What do all of these situations have in common? In times of easy money these situations would be less costly to finance and more likely to receive funding. Today, the lender’s answer to your request for funding is more likely to be a polite but strong “no way”. Many lenders have effectively (if not actually) shut their doors. Many lenders will simply decline to lend on hotels/motels, gas stations, owner/user properties, properties with any environmental issues. Borrowers who do not have FICO credit scores above 680, with substantial net worth and income will find it is very difficult to obtain many types of loans. Fortunately, the door for accounts receivable financing is still wide open.

The bottom line: Hard times in our economy will tend to force more individuals and businesses to borrow hard money- if they are able to get any money at all.
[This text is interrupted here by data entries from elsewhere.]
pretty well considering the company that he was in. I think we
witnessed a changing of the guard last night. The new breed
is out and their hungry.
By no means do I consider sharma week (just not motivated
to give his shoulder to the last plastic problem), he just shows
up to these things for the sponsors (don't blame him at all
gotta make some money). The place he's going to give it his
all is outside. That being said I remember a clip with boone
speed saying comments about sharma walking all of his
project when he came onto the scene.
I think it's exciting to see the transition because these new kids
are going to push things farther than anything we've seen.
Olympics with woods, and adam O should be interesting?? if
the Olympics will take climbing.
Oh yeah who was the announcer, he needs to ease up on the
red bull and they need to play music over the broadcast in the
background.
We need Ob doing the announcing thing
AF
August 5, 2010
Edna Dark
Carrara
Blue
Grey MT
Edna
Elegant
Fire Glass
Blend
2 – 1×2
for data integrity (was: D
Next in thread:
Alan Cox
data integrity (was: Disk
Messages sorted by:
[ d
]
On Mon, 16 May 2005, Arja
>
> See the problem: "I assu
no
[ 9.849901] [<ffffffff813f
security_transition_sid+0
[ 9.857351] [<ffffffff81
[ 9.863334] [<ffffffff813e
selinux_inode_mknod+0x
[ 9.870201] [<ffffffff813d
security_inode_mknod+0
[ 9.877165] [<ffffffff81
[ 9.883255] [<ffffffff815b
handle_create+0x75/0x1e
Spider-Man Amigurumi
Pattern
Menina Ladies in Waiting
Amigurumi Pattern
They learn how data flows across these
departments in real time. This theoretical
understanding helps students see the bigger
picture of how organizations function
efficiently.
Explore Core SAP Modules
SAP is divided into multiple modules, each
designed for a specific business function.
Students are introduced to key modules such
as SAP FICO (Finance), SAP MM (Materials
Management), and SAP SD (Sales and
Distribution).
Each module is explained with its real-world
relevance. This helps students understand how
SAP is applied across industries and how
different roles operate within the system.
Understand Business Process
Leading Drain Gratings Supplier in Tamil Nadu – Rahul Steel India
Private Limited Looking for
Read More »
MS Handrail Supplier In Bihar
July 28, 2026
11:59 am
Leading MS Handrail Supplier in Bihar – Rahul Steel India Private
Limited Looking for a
Commercial financing with hard money will tend to grow as traditional sources of financing from banks and institutional lenders simply will not be available.

A Finance Loan to Fit Your Needs

When money runs short, you may find yourself wondering exactly how you’re going to get the cash that you need to do the things that you either need or want to do. One of the easier solutions to this problem is to apply for a finance loan… a structured loan that allows you to make payments on the item that you’re wanting to purchase or the amount that you need to pay.

Not every finance loan is created equal, however; it’s important that you take the time to look at all of your options and carefully choose which finance loan is the one that’s right for you. By considering all of the options that you have available and comparing the features and rates of different finance loan offers against each other, you should easily be able to find the loan that best fits your needs while staying within your budget.

How Financing Works

If you’re going to take out a finance loan, the first thing that you need to know is exactly how financing works. Basically, when you finance a purchase then you’re taking out a secured loan that covers the cost of whatever item you’re purchasing minus any down payment that you make, or the value of a trade-in for vehicle purchases where trade-ins are allowed.

There may also be some additional fees associated with your purchase, and these may or may not be covered by the amount of the finance loan it depends upon the nature of the loan, the amount and purpose of the fees, and the lender that you’re using for the finance loan.

About Collateral

When making a purchase with a finance loan, the item that you’re purchasing is generally used as collateral to secure the loan. This means that there is no additional collateral required… but it also means that whatever you’ve just purchased comes into your possession with a lien on it that grants legal rights to the lender.

Should you fail to repay the loan as promised, the lien holder can take possession of the item and place it up for sale in order to recover their lost money. This is only done as a last resort, however, and once the loan has been fully repaid then the lien is removed and you gain full ownership.

Looking at Your Options

Since most finance loans are used to cover larger purchases and you’ll likely be paying interest on the loan amount for several years, it’s important that you take a little bit of time beforehand to explore your various lender options so that you can find the lender that’s best for your financial needs.

You should consider a number of banks, finance companies, and other lenders in your area, as well as a variety of online lenders. Request loan quotes from all of these lenders, so that you’ll be able to stop and compare the different offers and determine which loan is really the best one for you.

Choosing the Right Loan for You

When comparing finance loan quotes, it’s important that you compare not only the interest rates that are offered with each but also the terms of the loan and any additional fees associated with borrowing the money or purchasing the specific item.

You’re looking for the best loan that you can get, and it can be very easy to be won over by a slightly lower interest rate only to find that the terms of the loan are much worse than some of your other options. Take the time to choose your lender carefully.